# Tipps für Reiseziele in Mittelnorwegen/Fjord mit guter Möglichkeit zum Fliegenfischen



## Muddler (28. März 2005)

Hallo zusammen,

ich möchte im August dieses Jahres nach Norwegen. Wegen meiner Freundin müssen wir an die Küste #t  oder einen Fjord. Da ich noch nie dort war, könnt ihr mir Tipps für Reiseziele in Mittelnorwgen geben? Da ich begeisterter Fliegenfischer bin sollten gute Möglichkeiten auf Forelle und Saibling in Bach und See vorhanden sein. Oder geht das nicht - Küste/Fjord und Forelle/Saibling?
Danke.
Gruß Lars


----------



## Seehaeschen (28. März 2005)

*AW: Tipps für Reiseziele in Mittelnorwegen/Fjord mit guter Möglichkeit zum Fliegenfischen*

Geht schon   . Wäre dann die Region um Trondheim. Schau mal hier www.inatur.no/fiske, dann inlandsfiske anklicken oder hier www.netfish.no, mit der Maus über die Landkarte fahren u. die Region suchen
#h Seehaeschen


----------



## fly-martin (30. März 2005)

*AW: Tipps für Reiseziele in Mittelnorwegen/Fjord mit guter Möglichkeit zum Fliegenfischen*

Hallo 

Sei nicht traurig - Du darfst an einen Fjord! Denn dort kannst Du auch gut mit der Fliege z.B. an der Sinkschnur fischen.... ich wünsch Dir einen dicken Pollak oder Seelachs dran.... dann kommt Freude auf!

Außerdem ist das fischen dort kostenlos... im Gegensatz zu manchen Flüssen.
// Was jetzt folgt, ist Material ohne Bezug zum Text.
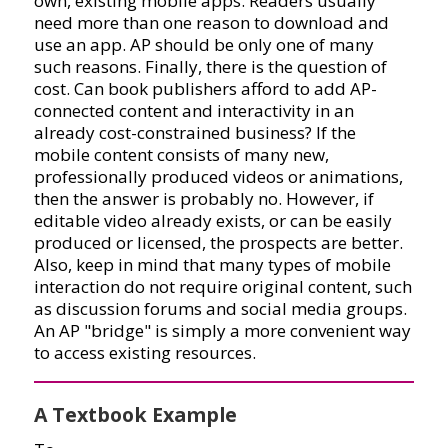
own, existing mobile apps. Readers usually
need more than one reason to download and
use an app. AP should be only one of many
such reasons. Finally, there is the question of
cost. Can book publishers afford to add AP-
connected content and interactivity in an
already cost-constrained business? If the
mobile content consists of many new,
professionally produced videos or animations,
then the answer is probably no. However, if
editable video already exists, or can be easily
produced or licensed, the prospects are better.
Also, keep in mind that many types of mobile
interaction do not require original content, such
as discussion forums and social media groups.
An AP "bridge" is simply a more convenient way
to access existing resources.
A Textbook Example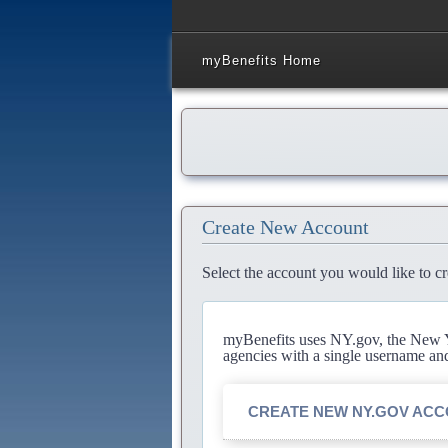
myBenefits Home
Create New Account
Select the account you would like to cr
myBenefits uses NY.gov, the New Yo
agencies with a single username an
CREATE NEW NY.GOV AC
Es gibt ein Buch, da stehen viel Flüsse und Infos dazu drin .... ( Salmoverlag ISBN 3-00-013505-7 das Buch" Lachse und Meerforellen in Norwegen" von Georg Rosen .)


----------



## havkat (3. April 2005)

*AW: Tipps für Reiseziele in Mittelnorwegen/Fjord mit guter Möglichkeit zum Fliegenfischen*

Moin Muddler!

Teste mal den Link an.

Ansonsten kannst du im August mal testen, was eine große Nordmeermakrele an einer 7er Einhand veranstaltet. 

Treiben sich überall in den Fjorden rum und bringen das Wasser manchmal schön zum Kochen.


----------